TANJUNG SELOR – Pemerintah Provinsi (Pemprov) Kalimantan Utara (Kaltara) bersama Kejaksaan Tinggi (Kejati) Kaltara menandatangani Nota Kesepahaman (MoU) penerapan sanksi pidana kerja sosial, seiring akan berlakunya Kitab Undang-Undang Hukum Pidana (KUHP) Nasional pada 2026 mendatang.
Penandatanganan juga diikuti perjanjian kerja sama antara Kejaksaan Negeri (Kejari) dengan pemerintah kabupaten/kota se-Kaltara, Kamis, 18 Desember.
Kerja sama ini turut menggandeng PT Jamkrindo (Jaminan Kredit Indonesia) sebagai BUMN yang bergerak di bidang pembinaan dan pembiayaan UMKM.
Gubernur Kaltara Zainal A Paliwang mengatakan, MoU ini mengatur koordinasi teknis pelaksanaan pidana kerja sosial, termasuk penyediaan sarana dan lokasi kerja sosial, mekanisme pengawasan dan pembinaan, penyediaan data, hingga sosialisasi kepada masyarakat.
“Skema ini menjadi bagian dari implementasi Undang-Undang Nomor 1 Tahun 2023 tentang KUHP, dengan kejaksaan sebagai eksekutor putusan pengadilan,” kata Gubernur Zainal.
Gubernur menegaskan, penerapan pidana kerja sosial sejalan dengan semangat keadilan restoratif.
“Pendekatan ini menempatkan pemulihan sosial, tanggung jawab pelaku, serta kemanfaatan nyata bagi masyarakat sebagai tujuan utama penegakan hukum,” ujarnya.
“Pidana kerja sosial tidak semata sanksi, tetapi juga sarana edukasi sosial, pembinaan karakter, dan penguatan kepedulian terhadap lingkungan,” sambung dia.
Zainal mengatakan sinergi antara pemerintah daerah dan kejaksaan tidak hanya di tingkat provinsi, tetapi ditindaklanjuti hingga kabupaten/kota bersama Kejari setempat agar implementasi berjalan efektif dan sesuai ketentuan perundang-undangan.
Sementara itu, Kajati Kaltara Yudi Indra Gunawan mengungkapkan, pidana kerja sosial sebagai konsep pemidanaan baru memerlukan kehati-hatian dalam penerapannya.
“Pidana dalam bentuk apa pun merupakan pembatasan hak kemerdekaan seseorang yang hanya diperbolehkan oleh undang-undang, sehingga harus dilaksanakan secara cermat dan bertanggung jawab,” tegas Yudi.

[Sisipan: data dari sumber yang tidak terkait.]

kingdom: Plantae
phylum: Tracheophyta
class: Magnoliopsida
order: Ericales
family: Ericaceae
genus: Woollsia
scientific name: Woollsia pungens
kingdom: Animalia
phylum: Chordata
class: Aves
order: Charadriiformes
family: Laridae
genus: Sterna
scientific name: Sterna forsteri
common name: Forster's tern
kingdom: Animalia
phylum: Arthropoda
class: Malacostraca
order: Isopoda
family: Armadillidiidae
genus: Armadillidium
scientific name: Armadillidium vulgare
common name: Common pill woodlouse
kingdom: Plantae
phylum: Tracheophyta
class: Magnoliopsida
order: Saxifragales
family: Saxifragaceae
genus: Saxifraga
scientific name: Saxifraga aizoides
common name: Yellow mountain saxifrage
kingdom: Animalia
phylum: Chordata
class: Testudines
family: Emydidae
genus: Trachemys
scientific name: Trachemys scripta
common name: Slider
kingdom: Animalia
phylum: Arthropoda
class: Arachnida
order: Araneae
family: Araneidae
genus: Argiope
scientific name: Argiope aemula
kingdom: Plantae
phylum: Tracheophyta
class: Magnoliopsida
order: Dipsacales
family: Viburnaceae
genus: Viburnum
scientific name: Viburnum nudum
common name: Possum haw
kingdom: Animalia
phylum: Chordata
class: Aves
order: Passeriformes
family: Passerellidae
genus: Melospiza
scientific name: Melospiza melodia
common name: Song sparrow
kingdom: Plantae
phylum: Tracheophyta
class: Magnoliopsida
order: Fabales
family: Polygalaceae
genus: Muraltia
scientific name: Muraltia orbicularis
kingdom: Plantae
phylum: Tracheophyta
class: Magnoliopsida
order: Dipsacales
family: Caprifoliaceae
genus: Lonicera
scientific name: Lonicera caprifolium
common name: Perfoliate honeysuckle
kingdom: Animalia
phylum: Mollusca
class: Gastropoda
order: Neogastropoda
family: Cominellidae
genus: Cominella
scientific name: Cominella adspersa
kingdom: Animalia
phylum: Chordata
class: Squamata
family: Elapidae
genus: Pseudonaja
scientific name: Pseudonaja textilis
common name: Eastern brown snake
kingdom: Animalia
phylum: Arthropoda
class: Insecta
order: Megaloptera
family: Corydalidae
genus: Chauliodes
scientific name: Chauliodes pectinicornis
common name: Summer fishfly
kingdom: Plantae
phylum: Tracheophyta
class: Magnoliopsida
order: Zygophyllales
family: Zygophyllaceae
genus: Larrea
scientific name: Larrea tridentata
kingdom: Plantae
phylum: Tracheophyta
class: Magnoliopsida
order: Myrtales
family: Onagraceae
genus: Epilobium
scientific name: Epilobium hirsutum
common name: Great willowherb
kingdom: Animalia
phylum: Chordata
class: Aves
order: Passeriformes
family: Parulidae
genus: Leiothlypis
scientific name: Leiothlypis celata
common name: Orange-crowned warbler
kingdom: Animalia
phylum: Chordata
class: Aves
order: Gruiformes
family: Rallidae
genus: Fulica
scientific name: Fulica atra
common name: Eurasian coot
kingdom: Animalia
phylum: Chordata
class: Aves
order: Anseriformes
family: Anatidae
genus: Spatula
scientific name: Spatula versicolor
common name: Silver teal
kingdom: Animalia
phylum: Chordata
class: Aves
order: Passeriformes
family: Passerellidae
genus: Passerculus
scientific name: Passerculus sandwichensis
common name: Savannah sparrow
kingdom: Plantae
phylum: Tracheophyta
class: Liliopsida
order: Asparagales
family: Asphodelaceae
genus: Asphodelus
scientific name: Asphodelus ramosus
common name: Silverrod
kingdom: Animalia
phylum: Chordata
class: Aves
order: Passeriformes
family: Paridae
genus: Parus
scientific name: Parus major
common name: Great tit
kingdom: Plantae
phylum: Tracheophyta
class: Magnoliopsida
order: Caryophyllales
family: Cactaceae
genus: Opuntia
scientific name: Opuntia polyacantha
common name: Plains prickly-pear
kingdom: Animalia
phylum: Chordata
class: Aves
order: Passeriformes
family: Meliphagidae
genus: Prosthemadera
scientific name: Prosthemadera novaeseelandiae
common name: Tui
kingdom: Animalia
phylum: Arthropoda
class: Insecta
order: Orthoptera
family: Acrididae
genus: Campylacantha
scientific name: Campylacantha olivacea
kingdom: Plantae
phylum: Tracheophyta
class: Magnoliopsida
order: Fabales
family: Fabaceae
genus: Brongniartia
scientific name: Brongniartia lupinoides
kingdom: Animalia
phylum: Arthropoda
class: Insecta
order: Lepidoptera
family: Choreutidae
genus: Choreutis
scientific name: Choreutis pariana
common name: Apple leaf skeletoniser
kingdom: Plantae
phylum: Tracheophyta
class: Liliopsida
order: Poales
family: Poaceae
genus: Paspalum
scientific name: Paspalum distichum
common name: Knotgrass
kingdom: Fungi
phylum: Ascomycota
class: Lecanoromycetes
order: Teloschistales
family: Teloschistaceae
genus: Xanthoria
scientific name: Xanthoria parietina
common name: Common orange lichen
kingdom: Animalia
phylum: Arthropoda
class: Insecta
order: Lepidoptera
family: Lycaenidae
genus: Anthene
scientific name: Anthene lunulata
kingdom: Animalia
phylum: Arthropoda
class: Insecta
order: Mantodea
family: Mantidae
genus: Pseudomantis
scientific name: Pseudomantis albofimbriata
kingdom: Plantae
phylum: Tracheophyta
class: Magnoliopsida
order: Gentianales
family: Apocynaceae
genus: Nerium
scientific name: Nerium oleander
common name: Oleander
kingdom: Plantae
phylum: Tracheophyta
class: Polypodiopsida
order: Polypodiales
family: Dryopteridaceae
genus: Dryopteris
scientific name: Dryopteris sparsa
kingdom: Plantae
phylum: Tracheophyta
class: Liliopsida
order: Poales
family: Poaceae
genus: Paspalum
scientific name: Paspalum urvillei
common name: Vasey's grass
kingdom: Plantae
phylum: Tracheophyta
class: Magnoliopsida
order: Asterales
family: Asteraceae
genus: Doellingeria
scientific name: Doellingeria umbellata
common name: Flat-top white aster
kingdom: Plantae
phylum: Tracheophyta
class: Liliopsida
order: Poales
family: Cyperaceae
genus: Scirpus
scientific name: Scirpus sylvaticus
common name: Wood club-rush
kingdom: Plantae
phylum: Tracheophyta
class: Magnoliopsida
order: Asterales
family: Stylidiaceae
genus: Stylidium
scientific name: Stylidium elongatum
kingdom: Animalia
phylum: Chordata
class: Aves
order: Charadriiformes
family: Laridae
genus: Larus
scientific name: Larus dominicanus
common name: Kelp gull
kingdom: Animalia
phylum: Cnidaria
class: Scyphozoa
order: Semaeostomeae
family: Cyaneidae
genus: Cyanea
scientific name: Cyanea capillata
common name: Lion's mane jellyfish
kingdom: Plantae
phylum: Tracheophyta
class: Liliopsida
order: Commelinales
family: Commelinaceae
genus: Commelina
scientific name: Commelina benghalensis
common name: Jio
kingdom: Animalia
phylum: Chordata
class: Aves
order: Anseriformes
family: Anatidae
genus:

Tujuan utama penjatuhan pidana kerja sosial, antara lain mengurangi pidana penjara, menekan overkapasitas lembaga pemasyarakatan.
“Serta memberi kesempatan terpidana berinteraksi sosial yang bermanfaat, serta mewujudkan keadilan restoratif dan rehabilitatif yang humanis,” kata dia.